---- MATERIAL PROVIDED
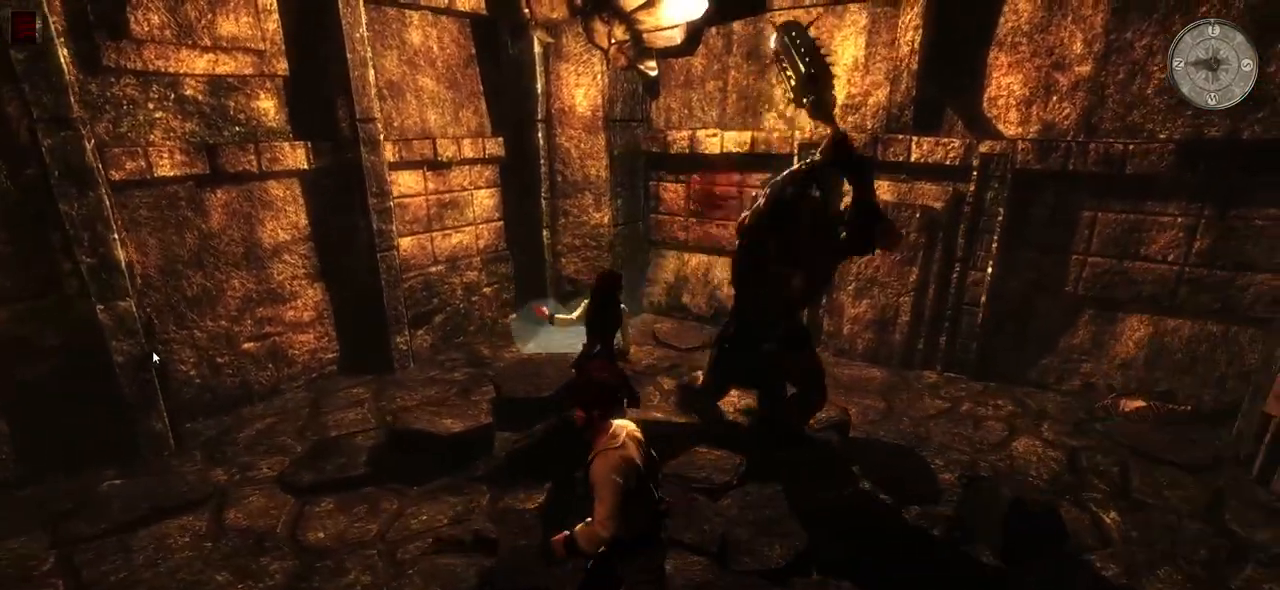
{"keys": ["w"], "mouse": [], "events": [[380, "w", "down"], [420, "a", "up"]]}
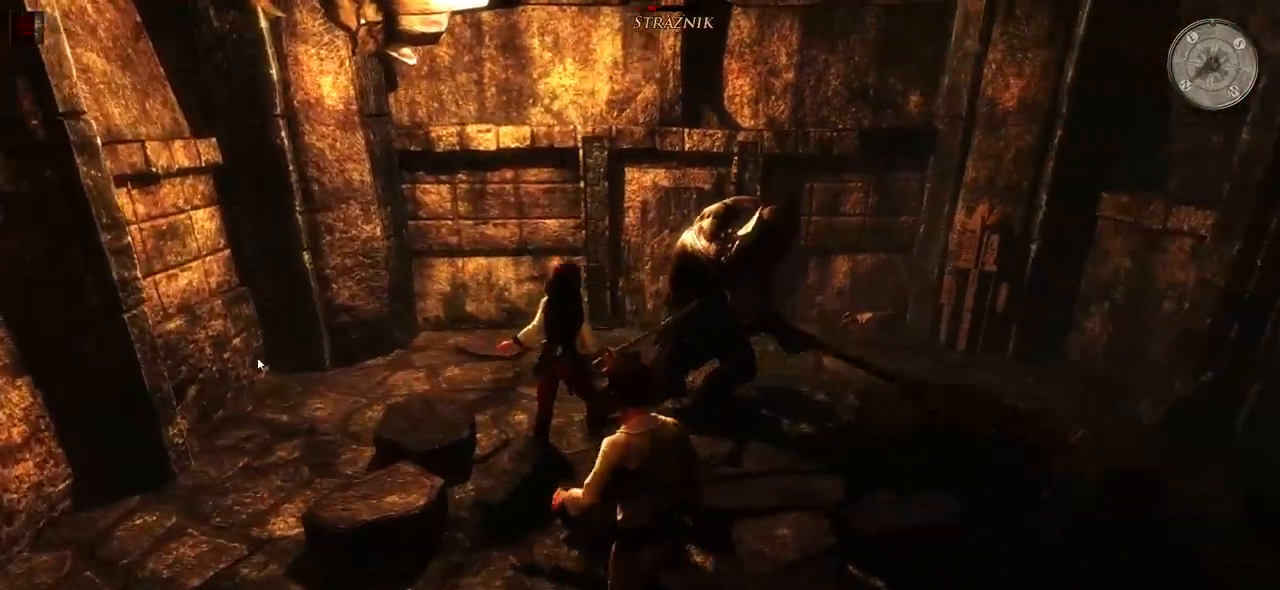
{"keys": [], "mouse": [], "events": [[160, "mouse_left", "down"], [280, "mouse_left", "up"], [480, "w", "up"]]}
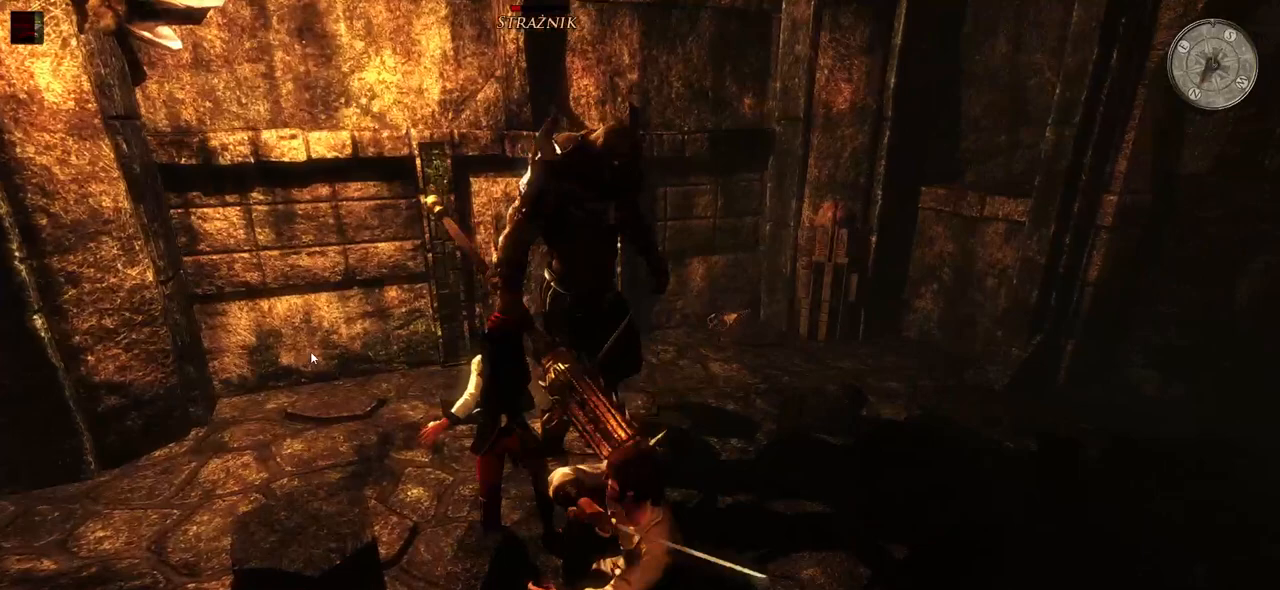
{"keys": [], "mouse": []}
--------
## YOUR OBJECTIVE:
From the material above, reproduce everything verbatim except the pictures.

## RESPONSE TO THIS EXERCISE:
{"keys": ["w"], "mouse": [], "events": [[380, "w", "down"], [420, "a", "up"]]}
{"keys": [], "mouse": [], "events": [[160, "mouse_left", "down"], [280, "mouse_left", "up"], [480, "w", "up"]]}
{"keys": [], "mouse": []}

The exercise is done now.